Middle East

Bahrain admits using 'excessive force' during protests

Protesters run from tear gas in the village of Sanabis, near Manama, Bahrain, on 14 February 2011
Image caption The protests began in Bahrain on 14 February

"Excessive force" was used by security forces in Bahrain against pro-democracy protesters earlier this year, the government has said.

At least 24 people died during Shia-led protests last February and March.

The government was commenting ahead of the publication of a report into the crackdown, commissioned by King Hamad.

Bahrain's information affairs authority said 20 members of the security forces had been charged over the alleged abuses.

It said the inquiry found there had been "instances of excessive force and mistreatment of detainees" during the crackdown.

The statement from the government was welcomed by Mansoor al-Jamri, editor of al-Wasat, the only independent newspaper in Bahrain.
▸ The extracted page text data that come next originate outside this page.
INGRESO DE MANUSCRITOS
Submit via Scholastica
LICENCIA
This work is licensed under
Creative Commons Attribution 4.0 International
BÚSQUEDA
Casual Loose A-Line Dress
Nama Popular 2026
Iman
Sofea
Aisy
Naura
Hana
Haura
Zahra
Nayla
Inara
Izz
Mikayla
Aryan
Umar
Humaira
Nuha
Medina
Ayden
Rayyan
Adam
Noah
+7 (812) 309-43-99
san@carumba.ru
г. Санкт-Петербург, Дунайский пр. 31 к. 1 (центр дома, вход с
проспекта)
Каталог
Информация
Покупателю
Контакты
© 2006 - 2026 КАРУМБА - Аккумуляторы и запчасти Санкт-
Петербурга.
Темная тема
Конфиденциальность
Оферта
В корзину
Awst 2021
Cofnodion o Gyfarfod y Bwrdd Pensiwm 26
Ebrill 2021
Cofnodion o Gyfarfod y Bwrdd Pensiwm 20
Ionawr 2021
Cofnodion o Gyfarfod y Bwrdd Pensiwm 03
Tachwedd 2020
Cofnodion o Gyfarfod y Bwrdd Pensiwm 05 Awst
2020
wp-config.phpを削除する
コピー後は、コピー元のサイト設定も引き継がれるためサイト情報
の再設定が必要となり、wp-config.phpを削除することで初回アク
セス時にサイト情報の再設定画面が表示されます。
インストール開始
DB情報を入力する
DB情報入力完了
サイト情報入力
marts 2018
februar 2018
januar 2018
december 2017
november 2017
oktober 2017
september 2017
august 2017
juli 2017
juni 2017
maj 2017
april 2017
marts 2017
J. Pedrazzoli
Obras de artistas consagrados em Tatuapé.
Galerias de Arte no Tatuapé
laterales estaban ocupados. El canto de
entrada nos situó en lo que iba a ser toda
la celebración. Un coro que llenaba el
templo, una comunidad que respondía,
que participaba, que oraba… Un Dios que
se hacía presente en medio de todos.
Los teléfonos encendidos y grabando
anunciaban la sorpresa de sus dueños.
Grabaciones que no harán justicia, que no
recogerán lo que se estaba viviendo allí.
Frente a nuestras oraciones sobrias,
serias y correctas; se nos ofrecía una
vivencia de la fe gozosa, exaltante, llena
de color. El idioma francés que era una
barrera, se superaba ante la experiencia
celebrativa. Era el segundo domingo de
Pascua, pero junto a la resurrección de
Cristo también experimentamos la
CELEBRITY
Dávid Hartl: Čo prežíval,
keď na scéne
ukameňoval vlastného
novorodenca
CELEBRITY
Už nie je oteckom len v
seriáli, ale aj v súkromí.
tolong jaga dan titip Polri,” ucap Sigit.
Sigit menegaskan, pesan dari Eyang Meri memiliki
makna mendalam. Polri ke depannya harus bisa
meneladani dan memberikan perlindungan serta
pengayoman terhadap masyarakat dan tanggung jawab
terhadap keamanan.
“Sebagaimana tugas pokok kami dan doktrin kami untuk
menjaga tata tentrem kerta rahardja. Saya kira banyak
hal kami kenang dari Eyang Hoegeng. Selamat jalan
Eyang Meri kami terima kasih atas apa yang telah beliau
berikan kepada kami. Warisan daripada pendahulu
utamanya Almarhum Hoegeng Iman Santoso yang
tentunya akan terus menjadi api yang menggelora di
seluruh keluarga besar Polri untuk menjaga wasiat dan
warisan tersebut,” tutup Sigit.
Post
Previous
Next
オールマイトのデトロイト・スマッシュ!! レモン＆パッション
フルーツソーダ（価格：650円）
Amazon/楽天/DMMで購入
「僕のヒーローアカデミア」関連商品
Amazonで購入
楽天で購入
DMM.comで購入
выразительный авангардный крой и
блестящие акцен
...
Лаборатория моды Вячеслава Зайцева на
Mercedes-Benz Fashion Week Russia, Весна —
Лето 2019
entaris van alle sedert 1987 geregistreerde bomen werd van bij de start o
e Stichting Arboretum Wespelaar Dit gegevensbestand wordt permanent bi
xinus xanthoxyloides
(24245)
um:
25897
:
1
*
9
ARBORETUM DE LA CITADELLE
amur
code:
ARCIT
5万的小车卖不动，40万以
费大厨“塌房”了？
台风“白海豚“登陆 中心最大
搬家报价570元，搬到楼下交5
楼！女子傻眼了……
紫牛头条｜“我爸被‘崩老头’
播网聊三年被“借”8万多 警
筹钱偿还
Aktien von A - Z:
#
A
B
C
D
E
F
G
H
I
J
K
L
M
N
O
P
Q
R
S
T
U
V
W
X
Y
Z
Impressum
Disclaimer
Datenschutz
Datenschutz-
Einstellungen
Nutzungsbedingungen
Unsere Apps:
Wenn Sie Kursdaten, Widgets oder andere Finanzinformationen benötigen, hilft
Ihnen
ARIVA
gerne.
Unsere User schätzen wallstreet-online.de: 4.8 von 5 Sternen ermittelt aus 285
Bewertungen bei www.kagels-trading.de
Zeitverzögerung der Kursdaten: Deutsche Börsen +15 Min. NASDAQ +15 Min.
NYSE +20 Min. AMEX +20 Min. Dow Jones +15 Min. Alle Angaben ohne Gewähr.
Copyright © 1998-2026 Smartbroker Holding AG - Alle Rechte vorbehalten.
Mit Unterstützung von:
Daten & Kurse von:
"These are small steps in the right direction," he told the BBC, adding that the government needed to be seen to respond positively to the report. "It wants to say to the outside world we have taken action."

But he cautioned: "The system is still there and we can only encourage the government to start the long march away from the despotic and repressive regime that is still very much in place."

Maryam al-Khawaja, a human rights activist, told the BBC she was sceptical about the prosecution of policemen for excessive use of force.

"It is our experience that the government says it will take action but in the end nothing is done and the perpetrators are released without charge," she said.

She adds that because of international criticism the government wants to be seen to be moving forward: "This is their exit strategy but it won't work unless there is real change on the ground."

Medics retrial

Unrest in the tiny island state began on 14 February, led by the majority Shia Muslims protesting about economic hardship, the lack of political freedom and discrimination in jobs in favour of the governing Sunni Muslim majority.

A clampdown began on 16 March, with a state of emergency imposed and the arrival of hundreds of Saudi and UAE soldiers to beef up security.

Hospitals were sealed off and medics were beaten as they tried to help the wounded in the streets. The UN described the crackdown as "shocking and illegal".

King Hamad lifted the state of emergency on 1 June, but hundreds of people have been arrested since February and dozens have been handed lengthy jail terms, with at least five people sentenced to death.

Last month, Bahraini authorities ordered a retrial for 20 medics after they were given jail sentences of up to 15 years, sparking an international outcry.